Topic 5: Ensemble Methods Flashcards
What does ensemble mean
Having multiple predictive models and combining their predictions
-> treating them as a “committee”
What is a Committee
A group of predictive models
What is the underlying principle of ensemble methods
That in real-world situations, every model has limitations and will make some errors
What models can the ensemble algorithm be applied to
Most
from simple decision trees to deep CNN
What is Jensen’s Inequality
If X is a random variable and f(x) is a convex function, then:
E [ f(X) ] ≥ f (E [X])
Essentially distance of the mean guess x¯ from the truth is less than (or equal to) the average of the distances for each individual guess xi
So the error of combined values is less than the average error of each individual value
What is jensen’s inequality applied to ensemble methods
The squared error of the ensemble is guaranteed to be less than or equal to the average squared error of the individual estimators
What is the relationship between ensemble size and probability of ensemble error
If we fix the individual error to ε = 0.3 (Probability that one model makes an error)

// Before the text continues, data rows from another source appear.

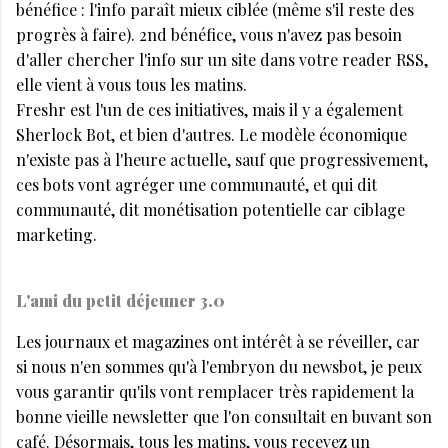
bénéfice : l'info paraît mieux ciblée (même s'il reste des
progrès à faire). 2nd bénéfice, vous n'avez pas besoin
d'aller chercher l'info sur un site dans votre reader RSS,
elle vient à vous tous les matins.
Freshr est l'un de ces initiatives, mais il y a également
Sherlock Bot, et bien d'autres. Le modèle économique
n'existe pas à l'heure actuelle, sauf que progressivement,
ces bots vont agréger une communauté, et qui dit
communauté, dit monétisation potentielle car ciblage
marketing.
L'ami du petit déjeuner 3.0
Les journaux et magazines ont intérêt à se réveiller, car
si nous n'en sommes qu'à l'embryon du newsbot, je peux
vous garantir qu'ils vont remplacer très rapidement la
bonne vieille newsletter que l'on consultait en buvant son
café. Désormais, tous les matins, vous recevez un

And then increase the ensemble size
The probability of ensemble error decrease
If decrease ε, the whole graph (ensemble size v error is squished in the y axis (moved down))
What is the assumption we are making in ensemble probability models
Each model is independent
What is the issue with increasing the number of model in an ensemble with the same set training data
In order for each model to be independent (necessary requirement), the training data has to be split n times (for n models) - using the assumption that all data is IID
However, decreasing training dataset sizes means each model is less and less accurate on testing data
Why do we need parallel algorithms
To try and create “diversity” between classifiers in Ensembles, whilst maintaining a reasonable degree of accuracy
Eg Bagging and random forests
What is the bagging algorithm
“Bootstrap AGGregating”
Given a datset size n, randomly select n examples WITH replacement
Eg from (n = 1-6) : 1 1 2 4 5 5
This is a ‘bootstrap’
What is a data bootstrap
a random sample of examples from our original dataset
For a classification problem, how do you combine model results
Majority vote
For a regression problem, how do you combine model results
Take the average
How can you use non-uniform weights in the bagging algorithm
Requires an Extra holdout dataset separate form train and test data
Instead of simply averaging the predictions from each model, different weights are assigned to each model’s prediction based on their performance
This data helps assess the performance of the model with different assigned weights
What is the risk of using non-uniform weights in the bagging algorithm
Over fitting
Weights may become overly tuned to specific characteristics
Bagging: are we actually discarding a lot of training data in our random sampling?
No, our classifiers are statistically dependent with each other
Almost all of the dataset is certain to be used